Evaluated via inspect_evals/ifeval on all 541 samples with a plain ChatML chat template (greedy decoding, max_new_tokens=512):

Table with columns: Metric, Base, This LoRA, Δ
Metric	Base	This LoRA	Δ
`prompt_strict_acc`	0.390	0.440	+5.0 pp
`prompt_loose_acc`	0.403	0.464	+6.1 pp
`inst_strict_acc`	0.513	0.561	+4.8 pp

Stderr ≈ 0.02.

Usage

Install

bash
pip install -U transformers peft accelerate huggingface_hub torch
# Optional but ~5x faster on Qwen3.5's hybrid linear+full attention:
pip install flash-linear-attention causal-conv1d

Requires transformers >= 4.57 (for the Qwen3_5 model code).

Authenticate (this repo is gated)

bash
hf auth login

(In older huggingface_hub versions the CLI is huggingface-cli login / huggingface-cli download — same arguments.)

Run

A self-contained example is in example.py in this repo. Either download and run it:

bash
hf download art-dsit/qwen3.5-4b-no-robots-lora example.py --local-dir .
python example.py

or inspect it on the Files tab for the full code.

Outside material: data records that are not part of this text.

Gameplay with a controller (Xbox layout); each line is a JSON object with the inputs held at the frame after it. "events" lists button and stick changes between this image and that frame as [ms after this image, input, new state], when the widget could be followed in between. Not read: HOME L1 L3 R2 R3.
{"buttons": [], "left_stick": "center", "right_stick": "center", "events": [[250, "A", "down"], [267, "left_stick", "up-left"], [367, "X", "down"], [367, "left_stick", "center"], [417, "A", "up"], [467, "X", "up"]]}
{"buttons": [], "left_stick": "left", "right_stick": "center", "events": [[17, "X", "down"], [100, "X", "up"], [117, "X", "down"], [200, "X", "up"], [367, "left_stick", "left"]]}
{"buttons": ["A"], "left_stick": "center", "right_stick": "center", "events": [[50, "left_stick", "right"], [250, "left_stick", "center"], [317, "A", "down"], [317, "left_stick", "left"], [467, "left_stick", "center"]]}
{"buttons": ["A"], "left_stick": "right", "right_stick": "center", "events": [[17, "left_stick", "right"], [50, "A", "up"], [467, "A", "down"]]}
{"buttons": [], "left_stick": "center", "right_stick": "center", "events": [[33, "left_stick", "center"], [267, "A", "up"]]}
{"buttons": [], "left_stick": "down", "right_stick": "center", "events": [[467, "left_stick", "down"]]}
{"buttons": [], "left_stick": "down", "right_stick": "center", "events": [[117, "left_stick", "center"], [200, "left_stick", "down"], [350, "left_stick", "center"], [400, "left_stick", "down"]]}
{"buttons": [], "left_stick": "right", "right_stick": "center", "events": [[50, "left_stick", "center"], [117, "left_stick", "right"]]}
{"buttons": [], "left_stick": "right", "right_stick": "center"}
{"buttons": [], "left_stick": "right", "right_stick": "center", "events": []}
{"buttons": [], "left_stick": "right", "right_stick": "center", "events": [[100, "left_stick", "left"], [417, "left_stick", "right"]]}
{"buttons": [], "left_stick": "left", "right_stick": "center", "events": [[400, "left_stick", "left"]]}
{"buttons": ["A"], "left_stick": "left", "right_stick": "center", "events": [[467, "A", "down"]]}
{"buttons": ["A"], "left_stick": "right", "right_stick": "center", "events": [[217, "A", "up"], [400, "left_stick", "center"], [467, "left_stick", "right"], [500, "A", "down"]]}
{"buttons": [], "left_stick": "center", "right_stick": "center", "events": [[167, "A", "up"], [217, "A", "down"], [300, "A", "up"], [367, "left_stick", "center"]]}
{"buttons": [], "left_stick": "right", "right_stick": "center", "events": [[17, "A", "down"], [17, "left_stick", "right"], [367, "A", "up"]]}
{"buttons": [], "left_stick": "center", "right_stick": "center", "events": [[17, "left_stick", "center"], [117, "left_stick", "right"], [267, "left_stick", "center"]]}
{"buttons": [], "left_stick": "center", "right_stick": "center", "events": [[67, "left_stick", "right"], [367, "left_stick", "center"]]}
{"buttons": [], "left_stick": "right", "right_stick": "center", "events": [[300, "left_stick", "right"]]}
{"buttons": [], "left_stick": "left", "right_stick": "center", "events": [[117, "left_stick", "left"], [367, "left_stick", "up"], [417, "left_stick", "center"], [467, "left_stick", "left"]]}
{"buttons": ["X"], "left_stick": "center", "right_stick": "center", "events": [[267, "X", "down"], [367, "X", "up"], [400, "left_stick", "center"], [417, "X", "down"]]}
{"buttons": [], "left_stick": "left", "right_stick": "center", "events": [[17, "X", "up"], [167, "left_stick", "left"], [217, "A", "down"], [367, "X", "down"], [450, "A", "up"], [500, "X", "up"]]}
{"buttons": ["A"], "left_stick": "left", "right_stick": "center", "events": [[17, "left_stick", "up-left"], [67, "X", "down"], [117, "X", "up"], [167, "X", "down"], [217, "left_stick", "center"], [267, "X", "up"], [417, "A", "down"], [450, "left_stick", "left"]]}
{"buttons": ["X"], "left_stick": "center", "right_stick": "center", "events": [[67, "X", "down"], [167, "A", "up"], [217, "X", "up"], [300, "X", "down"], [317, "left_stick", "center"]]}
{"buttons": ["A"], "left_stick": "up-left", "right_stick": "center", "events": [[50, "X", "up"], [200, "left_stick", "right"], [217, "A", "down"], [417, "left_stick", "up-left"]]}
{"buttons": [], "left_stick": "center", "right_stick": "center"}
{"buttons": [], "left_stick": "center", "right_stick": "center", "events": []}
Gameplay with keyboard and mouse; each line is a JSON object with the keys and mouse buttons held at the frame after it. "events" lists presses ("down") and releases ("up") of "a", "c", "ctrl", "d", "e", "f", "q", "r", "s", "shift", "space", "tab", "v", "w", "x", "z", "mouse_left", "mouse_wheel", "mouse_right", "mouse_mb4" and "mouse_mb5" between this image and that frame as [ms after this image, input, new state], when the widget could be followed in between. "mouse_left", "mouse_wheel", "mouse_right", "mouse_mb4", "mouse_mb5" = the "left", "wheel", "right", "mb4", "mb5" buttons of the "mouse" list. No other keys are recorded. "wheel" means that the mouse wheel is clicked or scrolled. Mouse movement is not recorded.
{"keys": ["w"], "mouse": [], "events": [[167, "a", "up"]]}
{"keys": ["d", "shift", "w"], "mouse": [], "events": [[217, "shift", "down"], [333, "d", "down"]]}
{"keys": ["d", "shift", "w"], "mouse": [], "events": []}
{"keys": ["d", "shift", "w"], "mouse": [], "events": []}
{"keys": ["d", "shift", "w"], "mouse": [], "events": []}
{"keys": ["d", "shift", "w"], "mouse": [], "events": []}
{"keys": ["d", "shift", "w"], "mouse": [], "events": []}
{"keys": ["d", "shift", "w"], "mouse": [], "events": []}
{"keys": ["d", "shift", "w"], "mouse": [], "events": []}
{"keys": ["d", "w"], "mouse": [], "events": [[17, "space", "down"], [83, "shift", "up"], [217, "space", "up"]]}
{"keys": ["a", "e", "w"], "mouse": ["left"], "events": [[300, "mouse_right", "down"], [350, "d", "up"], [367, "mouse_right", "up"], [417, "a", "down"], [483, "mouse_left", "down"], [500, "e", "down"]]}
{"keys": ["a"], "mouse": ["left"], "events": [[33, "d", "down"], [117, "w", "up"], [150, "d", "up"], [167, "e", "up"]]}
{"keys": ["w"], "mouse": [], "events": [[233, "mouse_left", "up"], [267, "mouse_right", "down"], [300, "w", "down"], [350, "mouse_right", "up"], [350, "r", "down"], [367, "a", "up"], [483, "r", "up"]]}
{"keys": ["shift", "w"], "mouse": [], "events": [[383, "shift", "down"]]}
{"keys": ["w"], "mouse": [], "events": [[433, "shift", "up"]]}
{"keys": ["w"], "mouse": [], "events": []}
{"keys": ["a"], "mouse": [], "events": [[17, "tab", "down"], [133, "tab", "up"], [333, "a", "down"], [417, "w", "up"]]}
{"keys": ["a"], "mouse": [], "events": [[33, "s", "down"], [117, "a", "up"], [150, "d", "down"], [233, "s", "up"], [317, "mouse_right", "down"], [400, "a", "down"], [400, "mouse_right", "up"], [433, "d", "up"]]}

The example covers loading the base + adapter, the ChatML prompt format, multi-turn history, and decoding with stop-token trimming.

The tokenizer that ships with this adapter has a plain-ChatML chat_template (no <think> blocks), so tokenizer.apply_chat_template(messages, add_generation_prompt=True) produces exactly the format this adapter was trained on. The literal string format in example.py is equivalent — use whichever you prefer.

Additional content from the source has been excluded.